Kisah Stephanie hanya salah satu dari banyak cerita. Banyak sekali anak dari keluarga berantakan, tetapi Allah menyembuhkan mereka. HOGC memberikan mereka keluarga dan rumah spiritual. Dan mereka tumbuh dewasa menjadi dokter, pengacara, bankir, dan pengusaha. Yang lebih penting, pasukan terbaik dan tercerdas ini sekarang melayani di gereja dan membina Rumah-Nya. Mereka telah dewasa dan seperti sebanyak 318 orang terlatih Abraham yang terlahir di rumahnya sendiri (Kejadian 14:14). Baru-baru ini, seorang perempuan lain bergabung tim Komunikasi kami. Dia kuliah di Fakultas Linguistik di Cambridge University. Dia memahami enam bahasa: Bahasa Inggris, Mandarin, Kanton, Jepang, Korea, dan Spanyol. Dia menerjemahkan, copywriting materi Hong Kong dan Mandarin kami, dan juga seorang juru bahasa. Gereja kami juga mempekerjakan tujuh pengembang IT terbaik yang bekerja di berbagai perusahaan besar atau untuk pemerintah.
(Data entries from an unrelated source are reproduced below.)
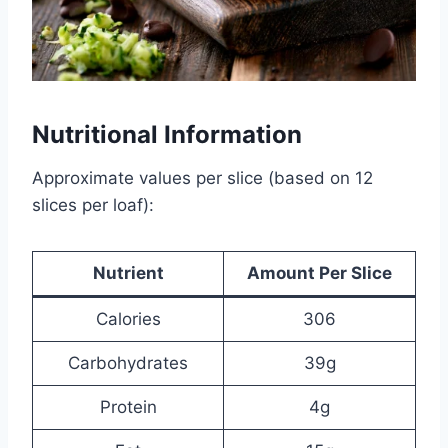
Nutritional Information
Approximate values per slice (based on 12
slices per loaf):
Nutrient
Amount Per Slice
Calories
306
Carbohydrates
39g
Protein
4g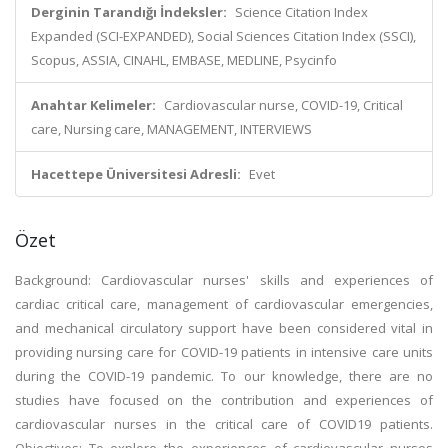
Derginin Tarandığı İndeksler:
Science Citation Index
Expanded (SCI-EXPANDED), Social Sciences Citation Index (SSCI),
Scopus, ASSIA, CINAHL, EMBASE, MEDLINE, Psycinfo
Anahtar Kelimeler:
Cardiovascular nurse, COVID-19, Critical
care, Nursing care, MANAGEMENT, INTERVIEWS
Hacettepe Üniversitesi Adresli:
Evet
Özet
Background: Cardiovascular nurses' skills and experiences of
cardiac critical care, management of cardiovascular emergencies,
and mechanical circulatory support have been considered vital in
providing nursing care for COVID-19 patients in intensive care units
during the COVID-19 pandemic. To our knowledge, there are no
studies have focused on the contribution and experiences of
cardiovascular nurses in the critical care of COVID19 patients.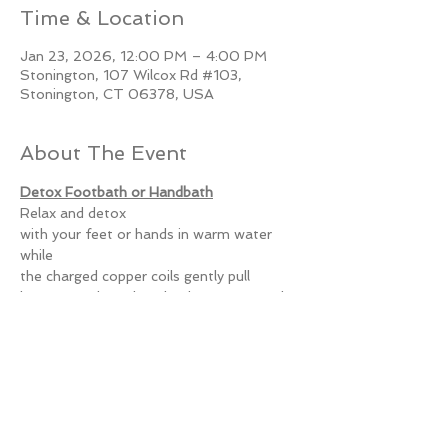
Time & Location
Jan 23, 2026, 12:00 PM – 4:00 PM
Stonington, 107 Wilcox Rd #103,
Stonington, CT 06378, USA
About The Event
Detox Footbath or Handbath
Relax and detox
with your feet or hands in warm water 
while
the charged copper coils gently pull
heavy metals such as lead, mercury, and 
cadmium
and oil-based toxins out of your body.
Read More >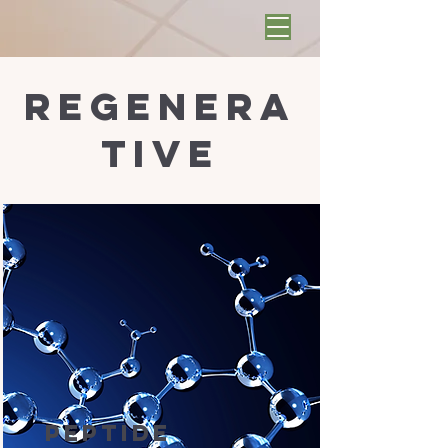
regenera
tive
Peptide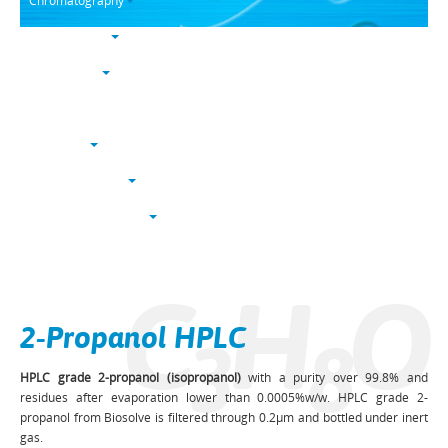
Chromatography
Trace analysis
Life sciences
Karl Fischer
NucleoSyn
Peptide synthesis
Solvents & chemicals
Electronic grade
C
H
O
Bulk
2-Propanol HPLC
3
8
HPLC grade 2-propanol (isopropanol)
with a purity over 99.8% and
residues after evaporation lower than 0.0005%w/w. HPLC grade 2-
propanol from Biosolve is filtered through 0.2µm and bottled under inert
gas.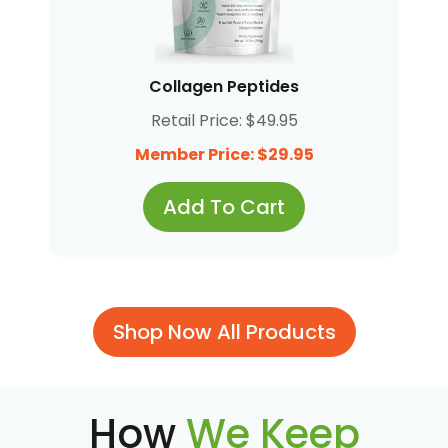
Collagen Peptides
Retail Price: $49.95
Member Price: $29.95
Add To Cart
Shop Now All Products
How
We Keep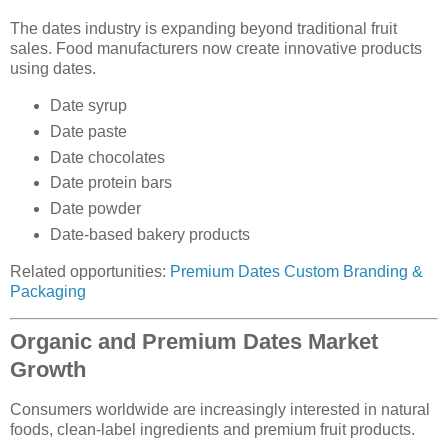
The dates industry is expanding beyond traditional fruit
sales. Food manufacturers now create innovative products
using dates.
Date syrup
Date paste
Date chocolates
Date protein bars
Date powder
Date-based bakery products
Related opportunities:
Premium Dates Custom Branding &
Packaging
Organic and Premium Dates Market
Growth
Consumers worldwide are increasingly interested in natural
foods, clean-label ingredients and premium fruit products.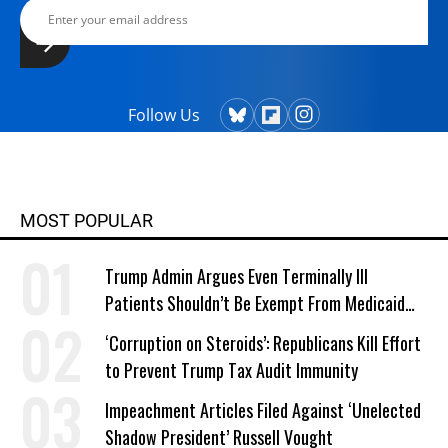
Follow Us
MOST POPULAR
Trump Admin Argues Even Terminally Ill
Patients Shouldn’t Be Exempt From Medicaid
Work Requirements
‘Corruption on Steroids’: Republicans Kill Effort
to Prevent Trump Tax Audit Immunity
Impeachment Articles Filed Against ‘Unelected
Shadow President’ Russell Vought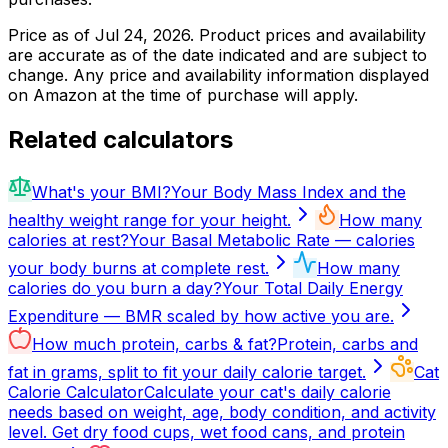
Price as of
Jul 24, 2026
. Product prices and availability
are accurate as of the date indicated and are subject to
change. Any price and availability information displayed
on Amazon at the time of purchase will apply.
Related calculators
What's your BMI?
Your Body Mass Index and the
healthy weight range for your height.
How many
calories at rest?
Your Basal Metabolic Rate — calories
your body burns at complete rest.
How many
calories do you burn a day?
Your Total Daily Energy
Expenditure — BMR scaled by how active you are.
How much protein, carbs & fat?
Protein, carbs and
fat in grams, split to fit your daily calorie target.
Cat
Calorie Calculator
Calculate your cat's daily calorie
needs based on weight, age, body condition, and activity
level. Get dry food cups, wet food cans, and protein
Ketika orang-orang mengetahui pasukan orang dewasa muda brilian dan kaliber para pemimpin muda dan staf di HOGC, mereka berkomentar bahwa kami diberkati. Saya hanya tersenyum dan berterima kasih kepada Allah. Dan ingatan saya kembali ke kisah Stephanie. Ketika HOGC penuh anak-anak... mereka bukan siapa-siapa, diabaikan, termarjinalkan, dan dianggap tidak penting. Stephanie hanya salah satu di antara ratusan anak itu. Saat dia masih bocah, tidak ada yang menginginkannya... bahkan ayahnya sendiri. Kini, semua orang menginginkannya — perusahaan besar menawarkan uang banyak kepadanya. Akan tetapi, dia memilih bekerja untuk HOGC.
Bagaimana semua ini bisa terjadi?
Bertahun-tahun lalu, pada saat-saat hina yang mematahkan semangat, kurang kredibilitas dan uang, Allah berjanji kepada Lia dan saya. Kasihilah orang-orang yang tidak diinginkan siapa pun dan Allah akan memberimu orang-orang yang diinginkan siapa pun.

Kasihilah orang-orang yang tidak diinginkan siapa pun dan Allah akan memberimu orang-orang yang diinginkan siapa pun.

Saya percaya janji yang sama masih memegang kebenarannya hingga saat ini bagi semua dan siapa pun yang bersedia memberikan hati dan jiwa mereka kepada anak-anak muda.